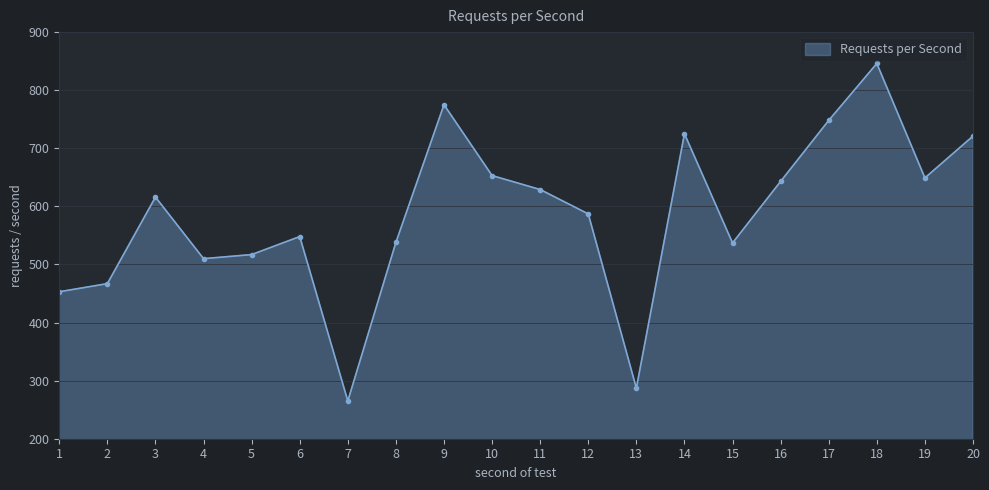

At which category does the chart reach its peak across all series?

18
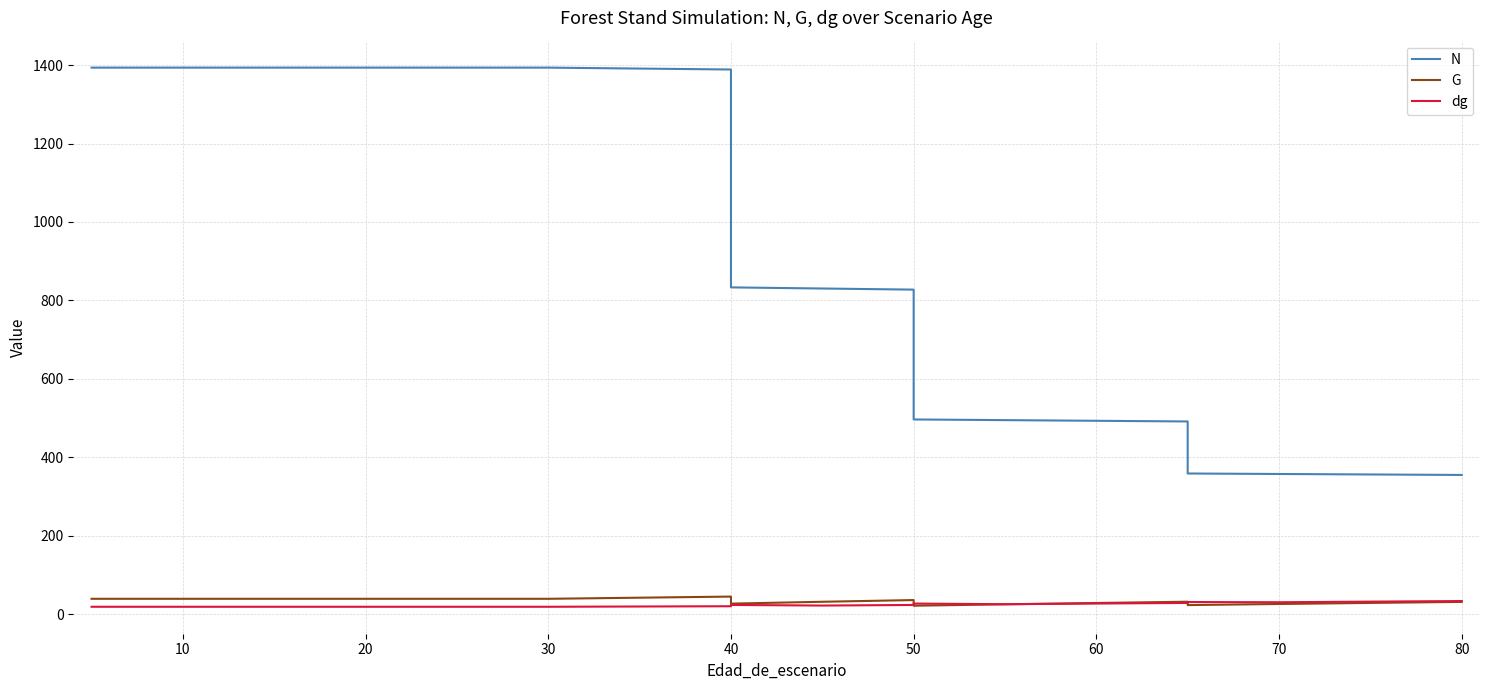

What is the value of the N point at the 11th from the left?

1393.5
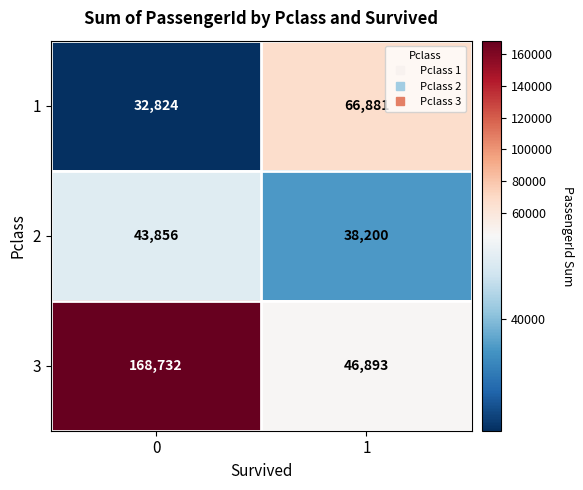

Which series changed the most between 0 and 1?

3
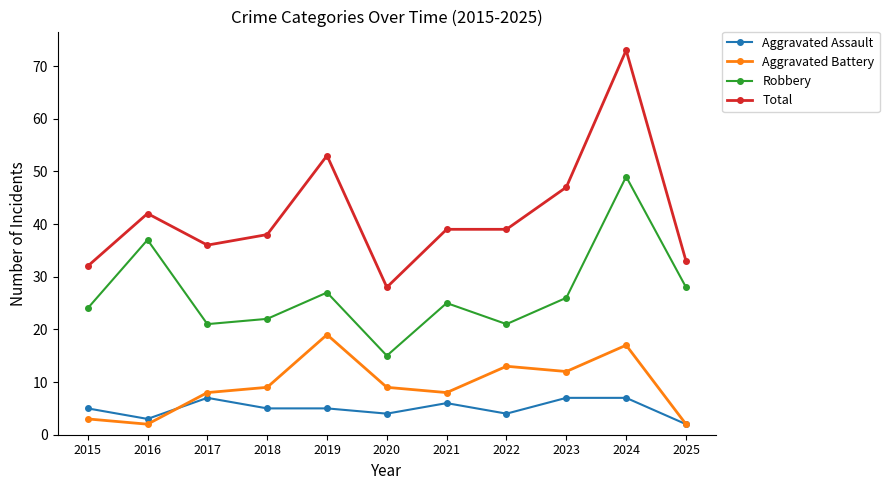

Between 2020 and 2025, which series saw the biggest shift?

Robbery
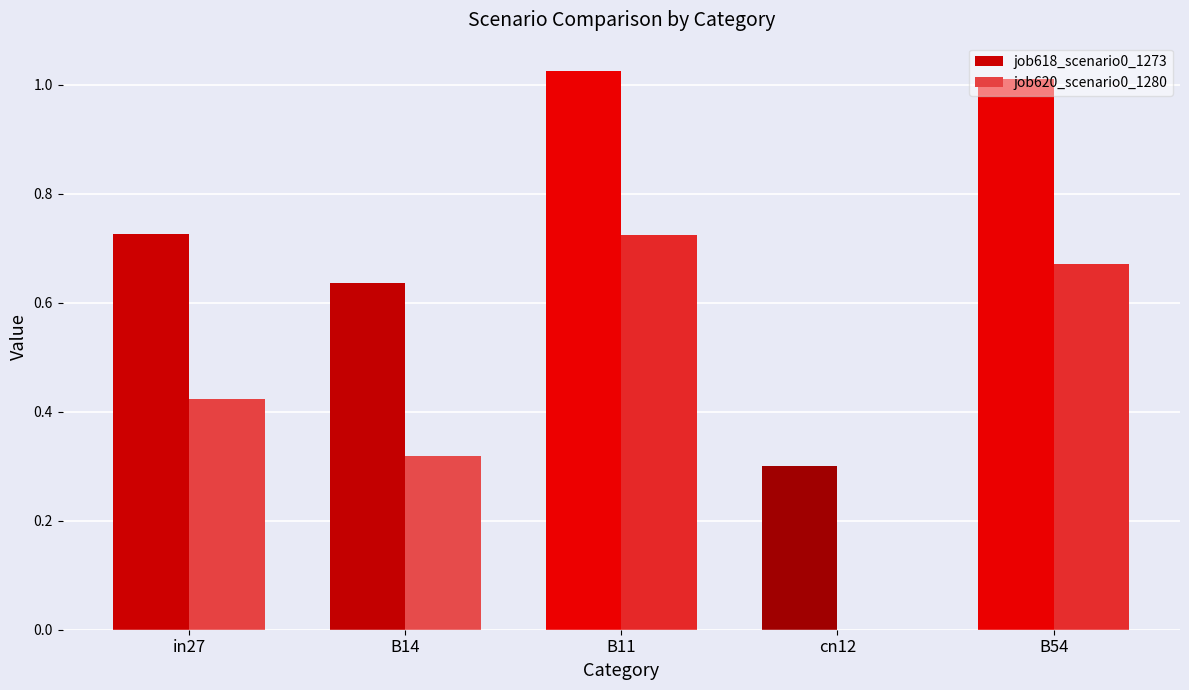

The job620_scenario0_1280 series shows 0.2 at B14. True or false?

False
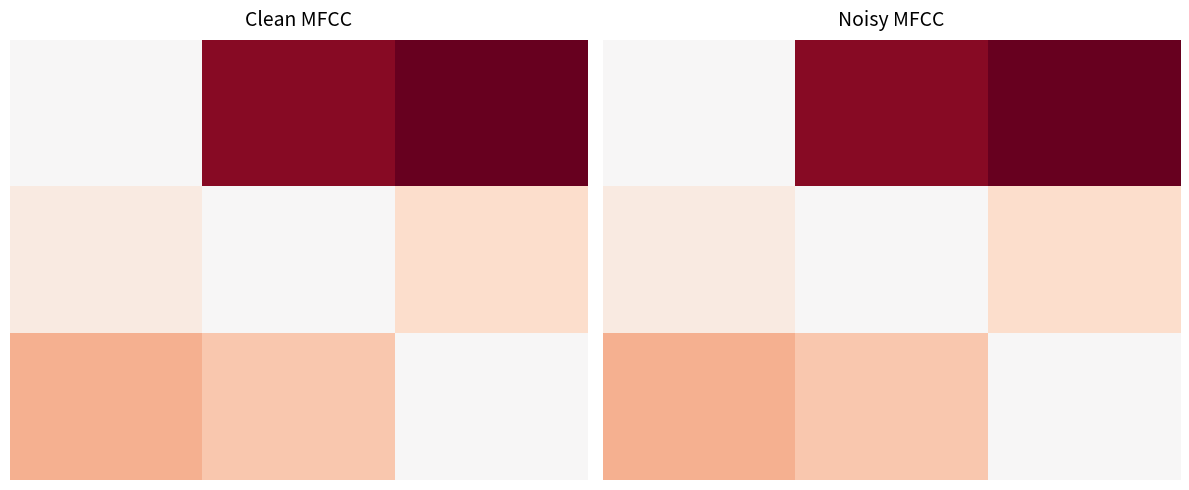

How many categories are shown in the chart?

3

□ □ □

Present every non-blank line of the records as a Markdown table with the columns Row and Line, numbering the rows in order. Leave the pictures out.

| Row | Line |
|---|---|
| 1 | At which category does the chart reach its peak across all series? |
| 2 | 18 |
| 3 | What is the value of the N point at the 11th from the left? |
| 4 | 1393.5 |
| 5 | Which series changed the most between 0 and 1? |
| 6 | 3 |
| 7 | Between 2020 and 2025, which series saw the biggest shift? |
| 8 | Robbery |
| 9 | The job620_scenario0_1280 series shows 0.2 at B14. True or false? |
| 10 | False |
| 11 | How many categories are shown in the chart? |
| 12 | 3 |